Socialites Meet Social Tendencies — SEM Synergy Extras
Confession time! (These are always so fun.) I indulge in the reality TV show called “Real Housewives of New York.” These privileged, confrontational ladies afford a guilty pleasure — a dash of intrigue and excitement I’d rather personally experience as a couch potato.
So on “Real Housewives of New York” last week, Crazy-Eyes Ramona went to a party that Holds-A-Grudge Jill was hosting for Kodak. Leave it to Ramona to break the ice with pleasantries along the lines of, “Jill, do you really want to be associated with Kodak, a dinosaur going out of business?”
Sorry Ramona, I beg to differ. You may have a successful line with HSN (pot, kettle, anyone?), but I think you’ve missed the point of the party. Kodak’s event promoted its online photo gallery. The site has all the functions you’d expect of the old-school photo line, like prints of all sizes and photo-adorned tchotchkes, but it’s clearly trying to get in line with the times with its emphasis on online sharing features. [Flailing around helplessly while you're dying is still dying. Team Crazy Eyes! —Susan]
The online gallery launch is part of a larger effort to bring the company offerings into the new millennium. Adding to its inventory of things the company has in common with the Housewives, the old standby motto, “Kodak moment,” is getting a facelift.
“The real Kodak moment happens when you share” :
Before, Kodak wanted consumers who experienced Kodak moments to use Brownies, Instamatics, Fun Savers or other Kodak cameras to take snapshots that would stimulate fond memories when looked at years later in albums.

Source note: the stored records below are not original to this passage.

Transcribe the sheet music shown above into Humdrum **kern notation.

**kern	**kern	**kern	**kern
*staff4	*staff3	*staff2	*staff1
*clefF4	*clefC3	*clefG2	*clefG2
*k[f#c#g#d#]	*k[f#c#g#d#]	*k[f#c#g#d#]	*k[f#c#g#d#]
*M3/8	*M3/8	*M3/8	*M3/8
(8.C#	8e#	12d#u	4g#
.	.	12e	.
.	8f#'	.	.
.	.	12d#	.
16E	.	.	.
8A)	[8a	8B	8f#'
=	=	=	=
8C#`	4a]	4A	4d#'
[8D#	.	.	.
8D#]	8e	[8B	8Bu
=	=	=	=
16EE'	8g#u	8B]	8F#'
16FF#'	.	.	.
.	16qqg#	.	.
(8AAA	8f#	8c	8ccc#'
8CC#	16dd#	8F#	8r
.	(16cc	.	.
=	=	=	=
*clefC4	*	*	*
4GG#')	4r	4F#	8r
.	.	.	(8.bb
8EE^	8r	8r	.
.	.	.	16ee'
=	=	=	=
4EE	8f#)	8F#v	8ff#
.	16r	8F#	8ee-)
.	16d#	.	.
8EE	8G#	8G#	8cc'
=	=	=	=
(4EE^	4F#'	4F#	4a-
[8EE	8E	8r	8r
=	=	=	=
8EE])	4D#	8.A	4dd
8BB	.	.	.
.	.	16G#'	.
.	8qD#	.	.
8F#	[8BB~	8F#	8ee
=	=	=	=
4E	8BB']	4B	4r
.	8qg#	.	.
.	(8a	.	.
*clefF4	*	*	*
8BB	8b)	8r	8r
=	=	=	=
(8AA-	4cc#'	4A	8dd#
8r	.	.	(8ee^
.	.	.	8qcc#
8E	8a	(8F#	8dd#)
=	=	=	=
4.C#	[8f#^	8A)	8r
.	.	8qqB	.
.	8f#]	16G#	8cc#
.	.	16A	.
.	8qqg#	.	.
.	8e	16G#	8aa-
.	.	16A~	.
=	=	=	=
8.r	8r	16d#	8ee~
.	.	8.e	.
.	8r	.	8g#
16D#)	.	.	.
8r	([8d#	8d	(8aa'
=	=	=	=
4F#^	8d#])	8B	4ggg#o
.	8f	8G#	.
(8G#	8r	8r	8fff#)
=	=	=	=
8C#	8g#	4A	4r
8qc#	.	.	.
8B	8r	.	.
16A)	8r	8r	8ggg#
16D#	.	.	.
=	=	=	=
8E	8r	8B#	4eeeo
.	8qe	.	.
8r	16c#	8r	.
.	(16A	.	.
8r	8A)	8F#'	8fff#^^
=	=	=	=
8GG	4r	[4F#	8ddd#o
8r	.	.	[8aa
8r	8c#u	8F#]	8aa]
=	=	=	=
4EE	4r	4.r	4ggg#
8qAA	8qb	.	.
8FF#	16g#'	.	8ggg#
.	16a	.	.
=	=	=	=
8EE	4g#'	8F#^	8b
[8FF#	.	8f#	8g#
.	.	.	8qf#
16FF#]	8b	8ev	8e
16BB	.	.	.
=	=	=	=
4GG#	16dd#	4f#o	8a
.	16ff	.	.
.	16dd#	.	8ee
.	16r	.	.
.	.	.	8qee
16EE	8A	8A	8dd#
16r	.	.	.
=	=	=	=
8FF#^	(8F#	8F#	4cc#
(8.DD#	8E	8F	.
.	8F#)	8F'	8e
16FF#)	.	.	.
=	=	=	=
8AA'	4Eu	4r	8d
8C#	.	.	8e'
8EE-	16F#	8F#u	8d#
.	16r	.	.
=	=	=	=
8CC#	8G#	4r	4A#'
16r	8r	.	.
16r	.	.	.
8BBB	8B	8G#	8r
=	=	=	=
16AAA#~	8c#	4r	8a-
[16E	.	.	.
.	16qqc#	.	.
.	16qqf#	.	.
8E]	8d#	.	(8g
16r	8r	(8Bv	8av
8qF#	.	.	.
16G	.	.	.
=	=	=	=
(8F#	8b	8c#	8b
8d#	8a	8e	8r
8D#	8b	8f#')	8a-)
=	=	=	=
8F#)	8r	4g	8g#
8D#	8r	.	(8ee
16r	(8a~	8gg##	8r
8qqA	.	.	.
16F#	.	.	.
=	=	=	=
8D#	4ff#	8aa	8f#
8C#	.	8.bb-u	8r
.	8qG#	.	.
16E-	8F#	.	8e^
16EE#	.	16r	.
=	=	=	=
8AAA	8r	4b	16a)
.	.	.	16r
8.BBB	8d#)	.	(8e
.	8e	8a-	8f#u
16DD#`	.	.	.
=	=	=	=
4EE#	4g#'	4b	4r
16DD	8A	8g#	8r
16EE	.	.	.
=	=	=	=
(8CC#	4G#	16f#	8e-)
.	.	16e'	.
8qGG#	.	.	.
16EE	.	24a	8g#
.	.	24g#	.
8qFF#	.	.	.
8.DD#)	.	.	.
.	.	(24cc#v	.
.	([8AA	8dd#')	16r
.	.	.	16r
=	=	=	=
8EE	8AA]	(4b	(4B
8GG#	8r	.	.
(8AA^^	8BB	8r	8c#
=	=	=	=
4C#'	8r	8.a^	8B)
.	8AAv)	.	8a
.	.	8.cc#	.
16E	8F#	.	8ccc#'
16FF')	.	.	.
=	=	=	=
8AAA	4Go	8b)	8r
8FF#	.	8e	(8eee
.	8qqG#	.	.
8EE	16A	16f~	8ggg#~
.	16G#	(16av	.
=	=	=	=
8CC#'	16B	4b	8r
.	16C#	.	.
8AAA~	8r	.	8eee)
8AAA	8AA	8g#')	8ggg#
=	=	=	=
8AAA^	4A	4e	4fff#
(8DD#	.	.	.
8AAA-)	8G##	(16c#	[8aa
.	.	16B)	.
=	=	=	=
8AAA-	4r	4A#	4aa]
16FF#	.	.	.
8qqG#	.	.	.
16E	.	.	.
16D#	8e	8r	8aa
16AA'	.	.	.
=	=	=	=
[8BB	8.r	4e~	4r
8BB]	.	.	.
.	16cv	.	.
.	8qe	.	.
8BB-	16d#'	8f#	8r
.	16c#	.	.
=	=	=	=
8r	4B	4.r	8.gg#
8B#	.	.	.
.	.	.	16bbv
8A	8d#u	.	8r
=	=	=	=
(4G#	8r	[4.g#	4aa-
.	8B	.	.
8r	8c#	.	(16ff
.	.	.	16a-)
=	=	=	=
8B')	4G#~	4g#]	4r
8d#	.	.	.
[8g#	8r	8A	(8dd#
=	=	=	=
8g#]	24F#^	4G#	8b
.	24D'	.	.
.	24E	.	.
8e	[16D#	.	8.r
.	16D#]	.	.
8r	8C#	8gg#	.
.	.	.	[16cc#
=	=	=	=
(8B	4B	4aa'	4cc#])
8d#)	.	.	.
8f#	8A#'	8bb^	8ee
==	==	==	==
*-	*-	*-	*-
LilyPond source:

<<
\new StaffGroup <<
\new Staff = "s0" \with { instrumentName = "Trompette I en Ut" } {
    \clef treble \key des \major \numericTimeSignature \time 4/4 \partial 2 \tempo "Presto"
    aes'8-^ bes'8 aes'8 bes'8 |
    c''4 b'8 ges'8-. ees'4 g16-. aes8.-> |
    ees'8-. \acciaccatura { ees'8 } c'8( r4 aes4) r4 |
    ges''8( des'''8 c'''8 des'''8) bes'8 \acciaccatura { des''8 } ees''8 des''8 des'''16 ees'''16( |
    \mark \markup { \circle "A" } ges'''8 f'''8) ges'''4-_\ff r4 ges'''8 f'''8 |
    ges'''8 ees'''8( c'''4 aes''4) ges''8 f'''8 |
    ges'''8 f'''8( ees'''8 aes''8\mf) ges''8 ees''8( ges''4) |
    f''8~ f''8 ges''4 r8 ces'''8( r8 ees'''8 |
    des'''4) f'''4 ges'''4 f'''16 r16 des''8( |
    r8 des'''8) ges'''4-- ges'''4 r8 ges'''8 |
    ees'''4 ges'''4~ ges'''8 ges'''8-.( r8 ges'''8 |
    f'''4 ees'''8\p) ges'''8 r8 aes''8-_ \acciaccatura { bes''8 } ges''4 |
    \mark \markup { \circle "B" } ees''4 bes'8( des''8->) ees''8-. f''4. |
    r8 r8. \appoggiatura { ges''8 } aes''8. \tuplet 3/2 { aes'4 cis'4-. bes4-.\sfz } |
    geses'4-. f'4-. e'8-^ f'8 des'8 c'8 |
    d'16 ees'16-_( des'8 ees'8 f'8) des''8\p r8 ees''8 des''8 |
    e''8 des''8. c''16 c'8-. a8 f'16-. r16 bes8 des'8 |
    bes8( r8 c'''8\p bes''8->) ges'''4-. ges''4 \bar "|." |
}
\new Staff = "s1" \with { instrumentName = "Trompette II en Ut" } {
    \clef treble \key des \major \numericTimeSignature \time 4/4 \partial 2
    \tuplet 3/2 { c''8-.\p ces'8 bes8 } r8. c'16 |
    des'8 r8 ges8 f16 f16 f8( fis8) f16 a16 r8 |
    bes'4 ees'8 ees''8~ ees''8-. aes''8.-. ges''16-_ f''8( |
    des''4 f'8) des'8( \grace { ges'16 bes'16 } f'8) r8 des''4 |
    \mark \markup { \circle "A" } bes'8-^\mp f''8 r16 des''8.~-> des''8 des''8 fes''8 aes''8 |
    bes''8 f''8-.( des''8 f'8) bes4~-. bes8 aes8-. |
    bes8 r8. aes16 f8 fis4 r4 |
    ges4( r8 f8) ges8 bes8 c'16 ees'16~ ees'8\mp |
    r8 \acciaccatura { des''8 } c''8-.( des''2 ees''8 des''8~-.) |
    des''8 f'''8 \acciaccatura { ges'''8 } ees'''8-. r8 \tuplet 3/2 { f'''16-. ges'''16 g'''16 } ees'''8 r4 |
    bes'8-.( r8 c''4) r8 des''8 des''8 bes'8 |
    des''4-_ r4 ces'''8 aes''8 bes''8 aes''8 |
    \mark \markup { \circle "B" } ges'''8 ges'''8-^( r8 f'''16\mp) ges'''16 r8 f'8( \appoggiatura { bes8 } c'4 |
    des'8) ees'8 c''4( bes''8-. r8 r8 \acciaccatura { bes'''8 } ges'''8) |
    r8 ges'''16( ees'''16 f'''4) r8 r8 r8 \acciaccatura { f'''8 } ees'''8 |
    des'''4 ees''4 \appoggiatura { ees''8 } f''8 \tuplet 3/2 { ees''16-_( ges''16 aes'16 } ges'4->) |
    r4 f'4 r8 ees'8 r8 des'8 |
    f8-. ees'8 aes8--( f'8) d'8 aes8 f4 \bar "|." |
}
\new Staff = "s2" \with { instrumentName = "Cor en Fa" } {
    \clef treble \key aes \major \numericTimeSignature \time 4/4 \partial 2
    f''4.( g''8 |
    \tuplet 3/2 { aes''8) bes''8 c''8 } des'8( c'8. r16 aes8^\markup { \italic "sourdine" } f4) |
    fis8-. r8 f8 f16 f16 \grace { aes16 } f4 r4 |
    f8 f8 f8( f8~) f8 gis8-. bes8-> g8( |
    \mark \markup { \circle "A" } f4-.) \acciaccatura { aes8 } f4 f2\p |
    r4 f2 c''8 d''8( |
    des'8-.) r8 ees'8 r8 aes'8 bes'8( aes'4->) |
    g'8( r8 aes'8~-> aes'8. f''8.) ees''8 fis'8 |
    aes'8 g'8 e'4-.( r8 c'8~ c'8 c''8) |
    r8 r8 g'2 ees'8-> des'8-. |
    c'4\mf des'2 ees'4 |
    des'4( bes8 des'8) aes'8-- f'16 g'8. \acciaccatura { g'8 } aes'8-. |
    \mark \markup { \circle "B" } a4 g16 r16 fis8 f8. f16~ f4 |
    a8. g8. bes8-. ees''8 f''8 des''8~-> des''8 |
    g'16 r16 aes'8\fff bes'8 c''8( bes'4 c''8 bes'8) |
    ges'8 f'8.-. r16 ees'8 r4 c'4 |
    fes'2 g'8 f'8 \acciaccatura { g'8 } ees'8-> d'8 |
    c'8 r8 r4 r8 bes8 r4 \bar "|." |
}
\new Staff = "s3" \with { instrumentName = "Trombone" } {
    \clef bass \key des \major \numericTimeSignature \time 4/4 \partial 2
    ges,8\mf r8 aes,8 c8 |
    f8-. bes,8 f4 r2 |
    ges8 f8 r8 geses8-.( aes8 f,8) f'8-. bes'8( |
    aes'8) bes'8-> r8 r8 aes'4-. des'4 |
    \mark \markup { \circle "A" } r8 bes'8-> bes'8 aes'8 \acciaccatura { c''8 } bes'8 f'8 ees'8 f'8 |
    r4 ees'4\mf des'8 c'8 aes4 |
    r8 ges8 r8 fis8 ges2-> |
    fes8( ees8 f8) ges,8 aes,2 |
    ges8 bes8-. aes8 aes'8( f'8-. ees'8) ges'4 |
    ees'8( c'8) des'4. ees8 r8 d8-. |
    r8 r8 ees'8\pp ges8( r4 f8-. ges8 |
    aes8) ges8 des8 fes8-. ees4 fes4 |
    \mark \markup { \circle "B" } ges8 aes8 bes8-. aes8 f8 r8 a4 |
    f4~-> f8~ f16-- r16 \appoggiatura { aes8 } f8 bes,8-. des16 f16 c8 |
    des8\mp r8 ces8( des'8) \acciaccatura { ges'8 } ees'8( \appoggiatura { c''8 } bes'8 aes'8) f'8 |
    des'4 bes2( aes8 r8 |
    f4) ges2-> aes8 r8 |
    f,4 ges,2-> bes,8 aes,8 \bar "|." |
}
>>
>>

The goal of the new meaning is to suggest that Kodak moments generate warm and fuzzy feelings only when photos, images and video clips are made available through social media, e-mail messages and other forms of sharing technology to parents, grandparents, friends, co-workers and even, these days, strangers.
See, girl. Kodak knows what’s up. And you, as much as anyone, understand it’s never too late to re-invent yourself.
Now, it’s certainly nice to see a traditional brand like Kodak exploring online communities, but you don’t need the deep pockets and on-site community built from the ground up to get social these days. Last week Facebook made it easier than ever for brands to tap into its network of 400 million engaged users and bring that interaction and activity to any site.
Today on SEM Synergy I interviewed Marty Weintraub, officially the president and founder of aimClear Search Marketing, and unofficially, a social media evangelist with a penchant for identifying the next great marketing opportunity. He walked me through the eight new Facebook social plugins released to developers at the f8 conference this month.
I don’t know if it was just me, but I totally missed the scope and potential of these plugins when they first came out because I was lost in the mounting pile of privacy leaks and Google-killer hype that dominated the conversation. Luckily Marty offered up a crash course to Facebook social plugins, and if you haven’t had a chance to look at them for yourself, his guided tour is a great place to start.
If you listen to the show you’ll hear Marty explain that not only have the stakes been raised in SEO, but more so, the power of a 400-million-strong fanatical network is now at the fingertips of marketers to integrate and leverage in promising new ways.
More and more, people are finding their cravings for a connection satisfied through their time spent online and the relationships shared there. Kodak gets that. Facebook gets that. And more and more businesses will start to get it, as frameworks for integrating social connections on a site find their way into the mainstream.
The prominence of Facebook isn’t the only evidence that social is a big piece of the Internet marketing and visibility pie. A University of Maryland study asked a group of college students to go without media for 24 hours. Would they do it? And if they did, how would they feel at the end of the day? Overwhelmingly, the students felt that they were missing their connection to the world. Cravings and anxiety plagued them. They felt isolated and cut off. The researchers’ conclusion: “Going without media meant, in their world, going without their friends and family.” [Unsurprisingly, for SEOs, the timeline to withdrawal is even less, a mere 45 minutes. —Susan] You’re right. We’re our own examples of how consumers live the habit.
Are you ready to let that kind of enthusiastic desire to connect pass your business by?